Saturday, February 12, 2011

The Jucy Lucy - A Burger with the Cheese on the Inside.

The Jucy Lucy

This simple, yet tasty twist on the Cheeseburger is a local favorite in Minneapolis Minnesota- invented at either Matt's Bar, or the 5-8 Club depending who you ask. Being from the tri-state area, I never heard of the Jucy Lucy until recently while watching shows like Man vs Food that featured it. Since I'd have to drive about 20 hours to get the real thing, I just had to try making my own.

Since we're talking about a hamburger here- a simple american classic, you need to start with good ingredients- I recommend using 80/20 ground beef - (80% lean 20% fat) - because fat is flavor folks. Leaner ground beef is actually slightly more expensive, and is actually lower in quality and flavor. Besides, for the Juicy Lucy, you want plenty of rendered fat moving around and mixing with the cheese. For cheese, I wanted to keep it simple, and went with a decent quality cheddar. For the hamburger meat, you really don't need to do much to it- season with salt and pepper and mix it well. I like some onions with my burgers, so I added about 1/2 a minced onion. Beyond that, you could maybe add a dash of worcehestershire sauce if that's your thing. But really, if all you do is season your meat a little, you're ok- less is often more.

When I assemble my burgers, I like to work on a  counter top or cutting board lined with a piece of wax paper so I can easily clean up, and won't have to worry about meat sticking to everything.

The Jucy Lucy begins life as a pair of meatballs
To form a Jucy Lucy, start with two meatball sized wads of meat as shown above. If they fit nicely in the palm of your hand and you can close your fingers around the top without squishing it, it's about the right size, unless you have freakishly small or freakishly large hands. If you're unsure, just compare the meatballs to my knife in the photo above and make your best guess. This is not an exact science so you won't have to worry about the burger police coming to get you if your burger is a little too big or too small. Either way, after making a few, you'll get the feel for it.

Adding the Jucy Lucy's creamy center...
Take one of the balls an flatten it out. You'll want to make it a relatively thin patty- about half as thick as you want your burger. Again, the burger police aren't going to come and get you, but you should try to keep it thin. Put a nice hunk of cheese in the middle.

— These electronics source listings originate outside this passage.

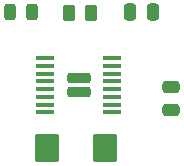
<source format=gtp>
G04 #@! TF.GenerationSoftware,KiCad,Pcbnew,9.0.1*
G04 #@! TF.CreationDate,2025-08-23T10:31:58+05:00*
G04 #@! TF.ProjectId,motor_driver,6d6f746f-725f-4647-9269-7665722e6b69,rev?*
G04 #@! TF.SameCoordinates,Original*
G04 #@! TF.FileFunction,Paste,Top*
G04 #@! TF.FilePolarity,Positive*
%FSLAX46Y46*%
G04 Gerber Fmt 4.6, Leading zero omitted, Abs format (unit mm)*
G04 Created by KiCad (PCBNEW 9.0.1) date 2025-08-23 10:31:58*
%MOMM*%
%LPD*%
G01*
G04 APERTURE LIST*
G04 Aperture macros list*
%AMRoundRect*
0 Rectangle with rounded corners*
0 $1 Rounding radius*
0 $2 $3 $4 $5 $6 $7 $8 $9 X,Y pos of 4 corners*
0 Add a 4 corners polygon primitive as box body*
4,1,4,$2,$3,$4,$5,$6,$7,$8,$9,$2,$3,0*
0 Add four circle primitives for the rounded corners*
1,1,$1+$1,$2,$3*
1,1,$1+$1,$4,$5*
1,1,$1+$1,$6,$7*
1,1,$1+$1,$8,$9*
0 Add four rect primitives between the rounded corners*
20,1,$1+$1,$2,$3,$4,$5,0*
20,1,$1+$1,$4,$5,$6,$7,0*
20,1,$1+$1,$6,$7,$8,$9,0*
20,1,$1+$1,$8,$9,$2,$3,0*%
G04 Aperture macros list end*
%ADD10RoundRect,0.250000X-0.250000X-0.475000X0.250000X-0.475000X0.250000X0.475000X-0.250000X0.475000X0*%
%ADD11RoundRect,0.250000X-0.475000X0.250000X-0.475000X-0.250000X0.475000X-0.250000X0.475000X0.250000X0*%
%ADD12RoundRect,0.250000X-0.262500X-0.450000X0.262500X-0.450000X0.262500X0.450000X-0.262500X0.450000X0*%
%ADD13RoundRect,0.232500X-0.757500X-0.232500X0.757500X-0.232500X0.757500X0.232500X-0.757500X0.232500X0*%
%ADD14RoundRect,0.100000X-0.687500X-0.100000X0.687500X-0.100000X0.687500X0.100000X-0.687500X0.100000X0*%
%ADD15RoundRect,0.243750X0.243750X0.456250X-0.243750X0.456250X-0.243750X-0.456250X0.243750X-0.456250X0*%
%ADD16RoundRect,0.250000X-0.785000X-0.945000X0.785000X-0.945000X0.785000X0.945000X-0.785000X0.945000X0*%
G04 APERTURE END LIST*
D10*
X162050000Y-89515000D03*
X163950000Y-89515000D03*
D11*
X165500000Y-95850000D03*
X165500000Y-97750000D03*
D12*
X156875000Y-89545000D03*
X158700000Y-89545000D03*
D13*
X157650000Y-95120000D03*
X157650000Y-96280000D03*
D14*
X154787500Y-93425000D03*
X154787500Y-94075000D03*
X154787500Y-94725000D03*
X154787500Y-95375000D03*
X154787500Y-96025000D03*
X154787500Y-96675000D03*
X154787500Y-97325000D03*
X154787500Y-97975000D03*
X160512500Y-97975000D03*
X160512500Y-97325000D03*
X160512500Y-96675000D03*
X160512500Y-96025000D03*
X160512500Y-95375000D03*
X160512500Y-94725000D03*
X160512500Y-94075000D03*
X160512500Y-93425000D03*
D15*
X153737500Y-89500000D03*
X151862500Y-89500000D03*
D16*
X154980000Y-101000000D03*
X159920000Y-101000000D03*
M02*

</source>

Making the top of the Jucy Lucy

Flatten out your second meatball to about the same size and shape as the first. This patty will go on top of the other- forming a nice thick burger with a cheesy surprise in the middle. Word of warning- when you put the top on the Jucy Lucy, make sure you work the edges of the burgers really well with your fingers when you meld them together- probably more than you think you need- ground beef seems to have this uncanny memory effect thing going on - when it hits the heat, sometimes the two pieces of beef, seemingly melded together will remember that they're supposed to be two different pieces of meat. When they start to cook, the two pieces will somehow reorganize and the seam will open up again- moral of the story, work the burger around until you can't find the seam... then work it some more- when this baby hits the heat, you don't want to have a run in with melted cheese flowing at volcanic temperatures... 

The Jucy Lucy is born- it looks like any other burger, but has a secret buried deep inside...
Once you've worked over and sealed up your burger as well as possible, you're ready to start cooking. I like the idea of using a flat-top grill pan for this, so I can get a nice sear on as much of the burger as possible. Make sure your flat top has time to heat up - you want the burgers to start sizzling the second they hit the grill.

By now the Cheesy Center is turning into something akin to Molten Lava.
You can cook the Jucy Lucy just like any other burger- keeping in mind that it is probably thicker than most burgers you're used to. You'll want to put the burger down, and not touch it until you have a nice brown sear. Then flip and leave it alone until that side is seared as well. Once you've got a good sear you can employ fancy tricks to make sure the burger cooks through- like dropping a metal bowl over the burger to act as a mini-oven- maybe even squirting a shot of water under the bowl to steam it a bit- whatever works for you.

Unless you have a heat-proof digestive system, you should probably let your Jucy Lucy rest for a few minutes before diving in. You've been warned, don't blame me if you get third degree cheese burns! You'll still want to eat it while it's hot though (just not volcano hot!)- the cheese and the melted fat will get to know each other and meld together into something gooey and, well just plain good. Just watching the cheese slowly run out of the open wound where you just took a bite is entertaining in itself.  It's a gooey, beefy sensory experience.

Add a few basic sides, and Jucy Lucy becomes a good meal you can probably talk the kids into eating.
I served up my Jucy Lucy on a soft bun, and no toppings except for a little ketchup. Add some  fresh oven-baked potato wedges seasoned with salt, pepper, and garlic, and a fresh green salad (lettuce, snow peas, carrot slivers, tomato, and some leftover minced onion) with your favorite dressing (Balsamic Vinegar and Olive Oil for me), and you have a complete meal.

Lessons learned- I probably could have flattened  my burger halves more- my burgers came out a little on the thick side (but were still delicious). I probably also should have used two slabs of cheese per burger- they were cheesy, but could've gone to the next level. As I mentioned before- you really need to make sure you seal your edges very well. My first two had no visible seam, but still pulled open on the grill (but not so bad that I had a burger meltdown)- so keep working the edges beyond what you think is enough.

So the idea of a stuffed burger opens up worlds of possibilities- different cheeses, things like grilled onions and garlic, and, of course, bacon. Explore at will, but keep in mind to respect your ingredients, and not go too crazy changing too many things at once- the original is a classic for a reason- it's good, very good. Respect that as you experiment and you'll have a lot of great burgers as your reward!


  1. oh that looks awesome! I'd love to stick a laughing cow wedge in the middle.

  2. The main lesson I learned from this venture was that I didn't use nearly enough cheese... they still came out great, but I could've easily packed in at least twice as much cheese, so your laughing cow idea is right on track- any cheese, or combo of cheeses can work, it's all up to your own creativity and imagination. If I do it again, I'll also want to use the old diner trick of covering the burger with a bowl an hitting it with a shot of water or stock to steam it- these are very hard to do without making them well-done- just using the grill unassisted means they either come out too rare in the middle, or well-done. I think the steam trick will give a little more control.